Три сообщения, сказал Ленин, подают надежду на скорое «генеральное наступление»: забастовка берлинских муниципальных рабочих, забастовка текстильных рабочих в Лилле и — «третий факт является наиболее важным: в Риме происходил митинг для организации борьбы против фашистов, в котором участвовало 50000 рабочих — представителей всех партий — коммунистов, социалистов, а также республиканцев. На него пришли 5000 участников войны в военной форме... Это доказывает, что в Европе имеется горючего материала больше, чем мы думали... Европа беременна революцией...»

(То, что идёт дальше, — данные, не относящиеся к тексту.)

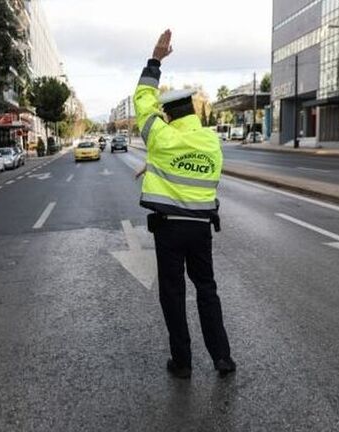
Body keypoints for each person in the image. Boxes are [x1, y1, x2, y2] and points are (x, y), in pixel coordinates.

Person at [134, 30, 236, 379]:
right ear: (192, 110)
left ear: (168, 115)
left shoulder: (160, 137)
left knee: (173, 295)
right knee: (207, 290)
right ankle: (222, 357)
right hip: (201, 229)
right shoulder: (210, 141)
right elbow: (191, 162)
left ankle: (183, 362)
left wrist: (155, 60)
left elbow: (142, 100)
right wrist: (156, 162)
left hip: (169, 229)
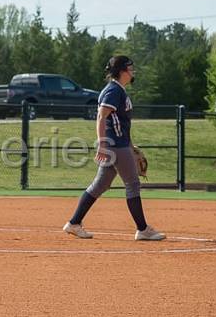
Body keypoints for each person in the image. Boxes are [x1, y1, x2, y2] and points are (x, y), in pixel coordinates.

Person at [62, 55, 165, 241]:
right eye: (130, 68)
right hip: (115, 145)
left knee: (100, 185)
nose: (132, 71)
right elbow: (101, 117)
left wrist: (130, 145)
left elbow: (121, 122)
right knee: (132, 184)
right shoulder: (114, 91)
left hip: (118, 143)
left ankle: (74, 223)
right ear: (121, 71)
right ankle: (142, 229)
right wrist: (102, 144)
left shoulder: (117, 90)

«...но составить заранее календарь революции невозможно. Мы в России выдержим не только пять лет, но и больше»,— т. е. дело не к спеху. «Не бояться сказать, что мы все вернулись из Москвы (после Третьего конгресса Коммунистического Интернационала) осторожнее, умнее, благоразумнее, «правее». Это стратегически правильно. Чем правее сейчас, тем вернее завтра: il faut reculer, pour mieux sauter. «Uber Nacht» moglich, aber auch 2—3 Jahre moglich. He нервничать... Наша единственная стратегия теперь — это стать сильнее, а потому умнее, благоразумнее, «оппортунистичнее», и это мы должны сказать массам. Но после того, как мы завоюем массы благодаря нашему благоразумию, мы затем применим тактику наступления...»

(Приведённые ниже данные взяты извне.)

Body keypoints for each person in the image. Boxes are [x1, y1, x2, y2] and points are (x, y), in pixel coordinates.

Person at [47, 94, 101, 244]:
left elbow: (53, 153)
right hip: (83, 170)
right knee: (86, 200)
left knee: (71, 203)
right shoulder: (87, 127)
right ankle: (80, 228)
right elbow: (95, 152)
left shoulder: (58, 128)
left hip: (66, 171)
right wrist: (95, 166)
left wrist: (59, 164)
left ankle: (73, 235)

Итог: «Не нервничать, не бояться «опоздать»... Можно «тормозить» насчет «акции» в тот или иной момент, НО НЕПРИМИРИМЫМ надо быть в революционной пропаганде»1.
Какие именно мысли породила речь Ленина в смущенных умах делегатов? Ясно было одно: он приказывал «отступать», чтобы когда-нибудь, в неопределенном будущем, «лучше прыгнуть». Покамест Ленин советовал научиться оппортунизму. В будущем этот оппортунизм дал Коминтерну возможность одобрить все зигзаги советской внешней политики.
Выступая перед коминтерновцами в июле 1921 года, Ленин, конечно, не мог иметь в виду событие, происшедшее в январе 1923 года, но он, очевидно, предвидел именно такие события. А. А. Иоффе, советский дипломатический «застрельщик» сначала в Германии, а потом в Риге, в 1922 году был послан в Китай. В январе 1923 года, в Шанхае, он встретился с китайским президентом д-ром Сун Ят-сеном. Их совместное коммюнике было выпущено 26 января. Д-р Сун заявлял во всеуслышание, что советская система в Китае введена не будет, «ибо тут не существует условий для успешного установления коммунизма или социализма. Г-н Иоффе совершенно согласен с этим взглядом»339 340. Иоффе, разумеется, действовал с одобрения Кремля, т. е., как следует предполагать, с одобрения Ленина.
Декларация Сун Ят-сена — Иоффе была чистой правдой, хоть Москва и стеснялась ее впоследствии. Коммунистическая революция в Китае была бы преждевременной. Но вопросом о правде в международной политике мало кто озабочен. Иоффе сказал правду, чтобы облегчить установление нормальных отношений с китайским правительством. Революционное первородство было продано за чечевичную похлебку дипломатии; впоследствии Кремль поддерживал Сун Ят-се-на и Чан Кай-ши, в первую очередь, с тем, чтобы приостановить проникновение Японии в Китай и укрепить советское влияние в Китае (за счет западного влияния). Там, где была возможность установить Советскую власть безнаказанно, не боясь репрессий со стороны сильных держав, Ленин так и поступал. В конце 1921 года части Красной Армии вступили в изолированную и беззащитную Внешнюю Монголию, отколовшуюся от Китая. Был подписан договор с монгольскими марионетками, и в Монголии была установлена Советская власть. Не собиралась Москва отдавать Китаю и Китайскую военную железную дорогу (КВЖД), построенную в Маньчжурии царским правительством. Эта политика империализма со стороны Кремля, сочетавшаяся с большой умеренностью в деле помощи китайской резолюции, посеяла семена раздора между красной Россией и красным Китаем.